■ **Task description**: Transcribe exactly the first line of the listing below and each line that follows it, ending with the line that contains "Lây lan bệnh truyền nhiễm do hành vi", and omit the remainder.

■ **Information given**:
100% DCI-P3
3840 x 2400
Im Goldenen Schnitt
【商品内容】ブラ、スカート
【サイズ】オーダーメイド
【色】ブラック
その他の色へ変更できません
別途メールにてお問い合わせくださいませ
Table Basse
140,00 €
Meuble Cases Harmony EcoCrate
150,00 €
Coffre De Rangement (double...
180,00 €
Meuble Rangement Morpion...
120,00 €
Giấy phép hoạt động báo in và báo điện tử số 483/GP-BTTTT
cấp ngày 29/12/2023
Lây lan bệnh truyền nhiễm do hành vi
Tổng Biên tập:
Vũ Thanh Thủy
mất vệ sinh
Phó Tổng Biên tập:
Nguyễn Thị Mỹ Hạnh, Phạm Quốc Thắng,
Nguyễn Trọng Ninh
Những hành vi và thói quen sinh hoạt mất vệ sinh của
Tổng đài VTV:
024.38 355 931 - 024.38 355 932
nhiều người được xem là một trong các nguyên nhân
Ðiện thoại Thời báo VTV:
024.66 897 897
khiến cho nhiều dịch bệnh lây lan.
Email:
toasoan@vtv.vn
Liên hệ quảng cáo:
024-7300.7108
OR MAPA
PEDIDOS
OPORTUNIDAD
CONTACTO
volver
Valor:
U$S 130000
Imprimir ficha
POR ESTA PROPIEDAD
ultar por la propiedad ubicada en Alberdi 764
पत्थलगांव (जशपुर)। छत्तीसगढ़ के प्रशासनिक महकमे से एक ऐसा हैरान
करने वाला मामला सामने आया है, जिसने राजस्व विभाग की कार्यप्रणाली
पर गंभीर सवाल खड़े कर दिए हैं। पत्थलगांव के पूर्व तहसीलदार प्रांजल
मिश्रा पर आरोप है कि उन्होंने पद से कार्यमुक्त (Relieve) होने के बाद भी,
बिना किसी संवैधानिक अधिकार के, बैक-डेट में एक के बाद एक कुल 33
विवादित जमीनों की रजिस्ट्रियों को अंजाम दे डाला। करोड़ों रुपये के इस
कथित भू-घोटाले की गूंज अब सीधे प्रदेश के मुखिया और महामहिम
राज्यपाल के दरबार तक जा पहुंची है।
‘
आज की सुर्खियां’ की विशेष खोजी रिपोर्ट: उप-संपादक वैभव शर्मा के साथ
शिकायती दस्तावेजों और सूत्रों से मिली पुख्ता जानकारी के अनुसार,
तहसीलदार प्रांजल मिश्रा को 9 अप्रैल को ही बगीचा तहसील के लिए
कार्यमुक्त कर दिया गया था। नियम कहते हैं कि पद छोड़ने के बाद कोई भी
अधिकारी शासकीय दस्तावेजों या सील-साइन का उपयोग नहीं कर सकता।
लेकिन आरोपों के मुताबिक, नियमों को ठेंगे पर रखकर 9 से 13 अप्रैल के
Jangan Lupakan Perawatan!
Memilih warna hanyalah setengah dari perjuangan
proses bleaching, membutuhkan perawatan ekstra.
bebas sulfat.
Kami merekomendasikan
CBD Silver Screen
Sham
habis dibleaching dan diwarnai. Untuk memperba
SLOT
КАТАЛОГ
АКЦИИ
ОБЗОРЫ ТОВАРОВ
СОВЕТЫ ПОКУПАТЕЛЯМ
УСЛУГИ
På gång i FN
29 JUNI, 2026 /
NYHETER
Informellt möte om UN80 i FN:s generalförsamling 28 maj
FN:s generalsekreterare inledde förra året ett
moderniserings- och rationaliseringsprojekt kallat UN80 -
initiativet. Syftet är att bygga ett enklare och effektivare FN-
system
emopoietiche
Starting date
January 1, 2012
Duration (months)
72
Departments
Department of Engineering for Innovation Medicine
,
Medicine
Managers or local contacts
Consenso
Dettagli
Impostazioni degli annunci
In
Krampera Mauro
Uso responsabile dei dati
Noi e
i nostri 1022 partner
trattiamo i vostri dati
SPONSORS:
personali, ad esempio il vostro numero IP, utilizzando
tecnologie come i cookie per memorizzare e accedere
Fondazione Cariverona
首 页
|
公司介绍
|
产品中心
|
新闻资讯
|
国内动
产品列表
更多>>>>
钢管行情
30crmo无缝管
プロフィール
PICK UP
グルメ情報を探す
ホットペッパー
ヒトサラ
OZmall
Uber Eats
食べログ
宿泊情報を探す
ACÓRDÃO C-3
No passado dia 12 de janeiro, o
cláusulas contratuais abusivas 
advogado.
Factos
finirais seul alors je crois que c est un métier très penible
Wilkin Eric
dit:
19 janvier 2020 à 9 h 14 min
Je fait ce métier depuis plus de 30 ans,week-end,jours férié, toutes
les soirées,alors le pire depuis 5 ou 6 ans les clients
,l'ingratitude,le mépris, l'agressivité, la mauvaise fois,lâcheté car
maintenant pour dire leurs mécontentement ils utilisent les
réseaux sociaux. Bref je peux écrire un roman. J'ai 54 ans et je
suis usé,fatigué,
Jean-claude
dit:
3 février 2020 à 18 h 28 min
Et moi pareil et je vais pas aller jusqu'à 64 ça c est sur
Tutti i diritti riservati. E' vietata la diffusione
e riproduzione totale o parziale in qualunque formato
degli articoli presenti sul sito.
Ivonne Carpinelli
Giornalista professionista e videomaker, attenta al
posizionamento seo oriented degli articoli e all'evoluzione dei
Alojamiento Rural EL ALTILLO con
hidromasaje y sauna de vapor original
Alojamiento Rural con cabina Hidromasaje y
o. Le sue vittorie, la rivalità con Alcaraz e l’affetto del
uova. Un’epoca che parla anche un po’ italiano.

■ **Worked solution**:
100% DCI-P3
3840 x 2400
Im Goldenen Schnitt
【商品内容】ブラ、スカート
【サイズ】オーダーメイド
【色】ブラック
その他の色へ変更できません
別途メールにてお問い合わせくださいませ
Table Basse
140,00 €
Meuble Cases Harmony EcoCrate
150,00 €
Coffre De Rangement (double...
180,00 €
Meuble Rangement Morpion...
120,00 €
Giấy phép hoạt động báo in và báo điện tử số 483/GP-BTTTT
cấp ngày 29/12/2023
Lây lan bệnh truyền nhiễm do hành vi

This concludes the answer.